But for boomers there will probably always be more inclusivity to pursue: The way to this is through our struggles to be a community in diversity. I also grew up assuming that the Church, as instsitution, would be a voice for change in the public square. This has been the heritage of mainline denominations at their best, often, in my experience, allied with a progressive political agenda that focuses on the needs of the poor and the marginalized. This is the positive ideal that I was rasied with, and reflects perhaps, assumptions that the boomer generation operates with that are not necessarily the assumptions of a younger generation.
It is interesting to me that Steve, speaking from a generation that came of age in the “bubble” economic years of the 80s and 90s, hears what I have thought of as language about the church’s mission as language that can become laden with “shame,” “guilt” and “partisanship” — and I think it is true that we can get hung up on the work that remains to be done. In his post I hear a longing for the reclaiming of a sense of common mission centered in Christ.
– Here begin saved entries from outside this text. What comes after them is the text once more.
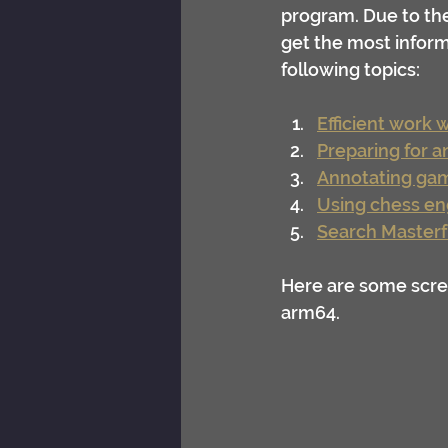
program. Due to the 
get the most inform
following topics:
Efficient work 
Preparing for 
Annotating ga
Using chess en
Search Masterf
Here are some scre
arm64.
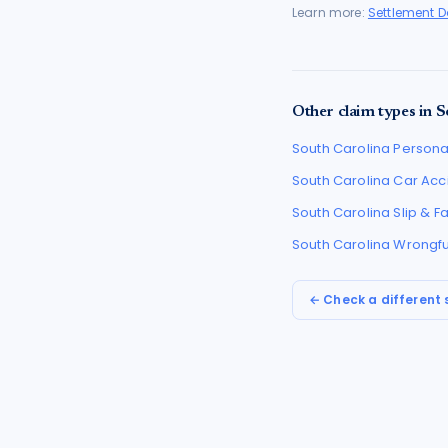
Learn more:
Settlement 
Other claim types in
S
South Carolina
Personal
South Carolina
Car Acc
South Carolina
Slip & F
South Carolina
Wrongfu
← Check a different 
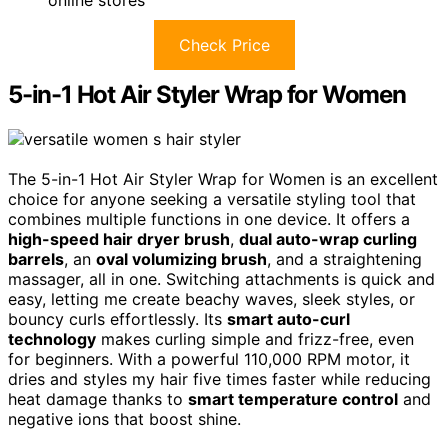
online stores
Check Price
5-in-1 Hot Air Styler Wrap for Women
The 5-in-1 Hot Air Styler Wrap for Women is an excellent
choice for anyone seeking a versatile styling tool that
combines multiple functions in one device. It offers a
high-speed hair dryer brush
,
dual auto-wrap curling
barrels
, an
oval volumizing brush
, and a straightening
massager, all in one. Switching attachments is quick and
easy, letting me create beachy waves, sleek styles, or
bouncy curls effortlessly. Its
smart auto-curl
technology
makes curling simple and frizz-free, even
for beginners. With a powerful 110,000 RPM motor, it
dries and styles my hair five times faster while reducing
heat damage thanks to
smart temperature control
and
negative ions that boost shine.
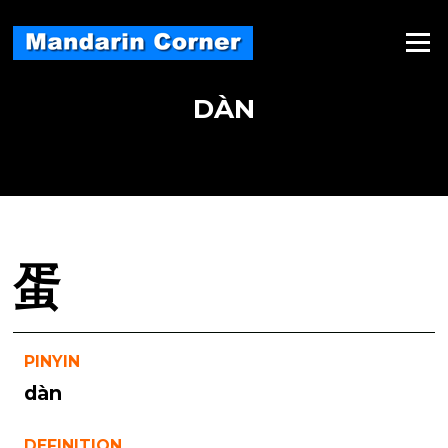
Skip
to
Menu
content
DÀN
蛋
PINYIN
dàn
DEFINITION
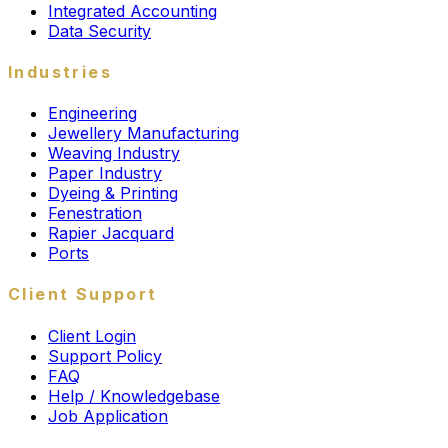
Integrated Accounting
Data Security
Industries
Engineering
Jewellery Manufacturing
Weaving Industry
Paper Industry
Dyeing & Printing
Fenestration
Rapier Jacquard
Ports
Client Support
Client Login
Support Policy
FAQ
Help / Knowledgebase
Job Application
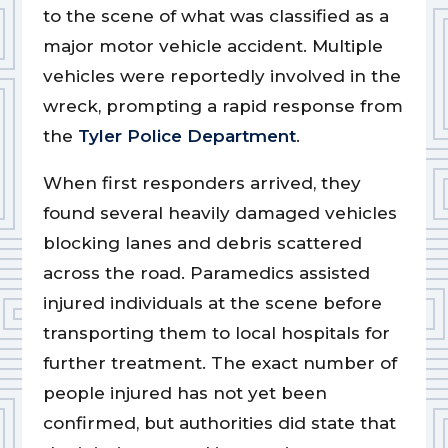
to the scene of what was classified as a
major motor vehicle accident. Multiple
vehicles were reportedly involved in the
wreck, prompting a rapid response from
the
Tyler Police Department
.
When first responders arrived, they
found several heavily damaged vehicles
blocking lanes and debris scattered
across the road. Paramedics assisted
injured individuals at the scene before
transporting them to local hospitals for
further treatment. The exact number of
people injured has not yet been
confirmed, but authorities did state that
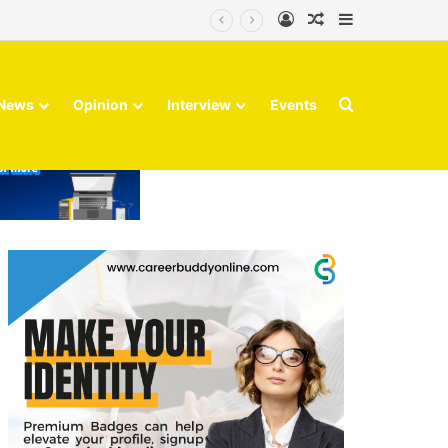
Log In
Random Article
Sidebar
Search for
News
Opinion
Interview
Events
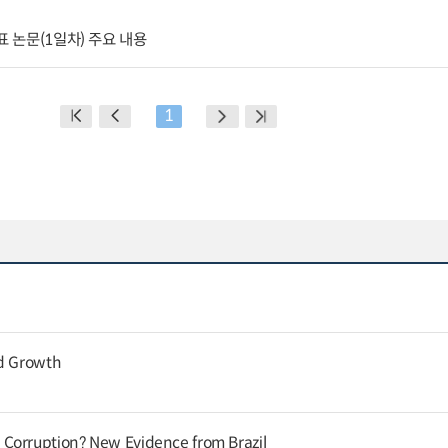
표 논문(1일차) 주요 내용
1
nd Growth
Corruption? New Evidence from Brazil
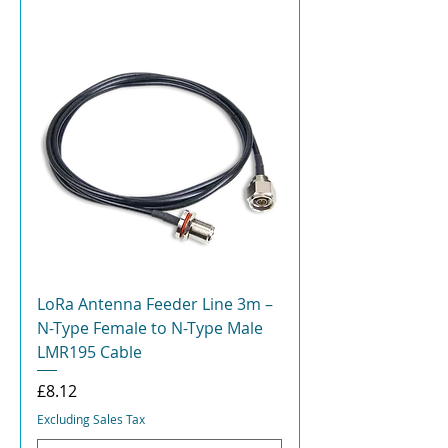
LoRa Antenna Feeder Line 3m –
N-Type Female to N-Type Male
LMR195 Cable
Price
£8.12
Excluding Sales Tax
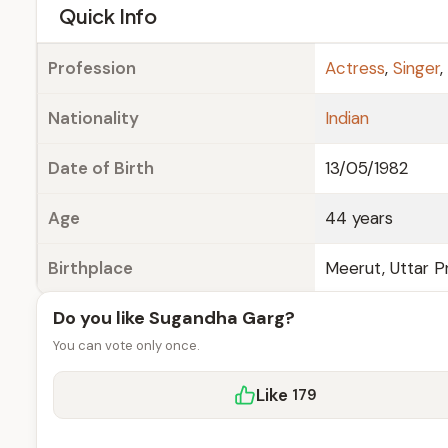
e
Quick Info
Profession
Actress
,
Singer
,
Nationality
Indian
Date of Birth
13/05/1982
Age
44 years
Birthplace
Meerut, Uttar Pr
Do you like Sugandha Garg?
You can vote only once.
Like
179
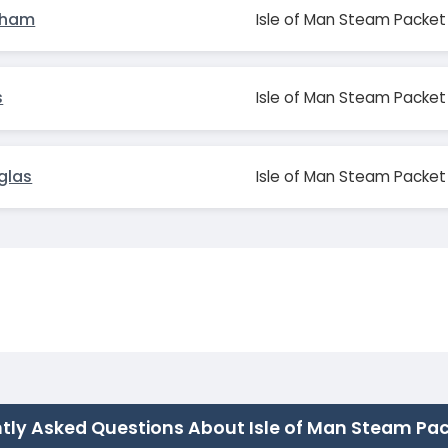
sham
Isle of Man Steam Packet
s
Isle of Man Steam Packet
glas
Isle of Man Steam Packet
tly Asked Questions About Isle of Man Steam Pa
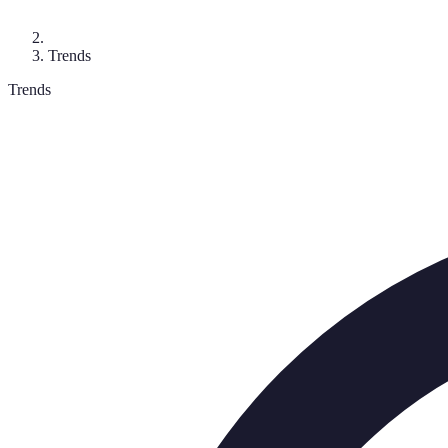
Trends
Trends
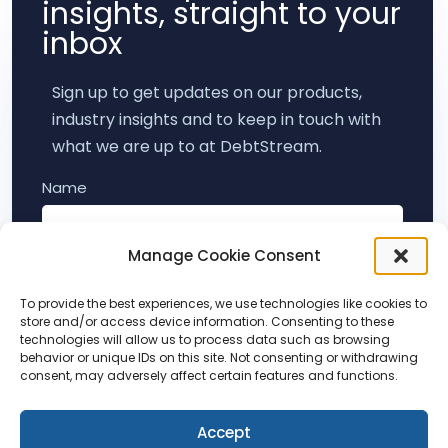
insights, straight to your
inbox
Sign up to get updates on our products,
industry insights and to keep in touch with
what we are up to at DebtStream.
Name
Manage Cookie Consent
Email
To provide the best experiences, we use technologies like cookies to
store and/or access device information. Consenting to these
technologies will allow us to process data such as browsing
behavior or unique IDs on this site. Not consenting or withdrawing
Subscribe
consent, may adversely affect certain features and functions.
Accept
By submitting this form, you agree to hear from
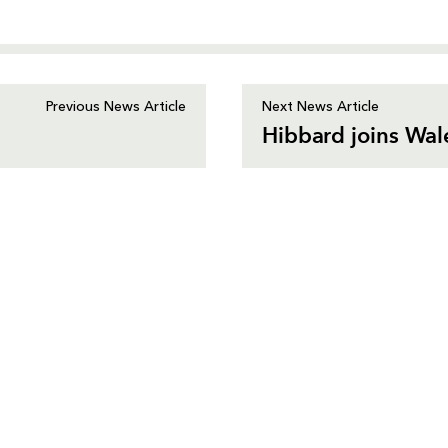
Previous News Article
Next News Article
Hibbard joins Wal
I’m not sure whether there is a “fundamental” generational divide here or just a difference of context that we need to process more thoughtfully. This of course would mean including multiple generations in our common conversation The more that that happens, I think, the more exciting the future of the Church will be.
Here’s a presentation on the demographics of the House of Deputies. It’s very interesting on a number of levels. There are only 46 deputies under 40 years of age (almost 20% of deputies failed to give their age, so this isn’t precise). The lay deputies skew much older than clergy. For example, of those in their 50s, 78 are lay, 137 clergy, while of those in their sixties, 152 are lay, 89 are clergy.
Tom Ehrich on the sale of “815:”
Rather, I see this as an important opportunity to do two things that badly need doing: liberating church life from its obsession with physical facilities, and opening the doors for insiders to look outward.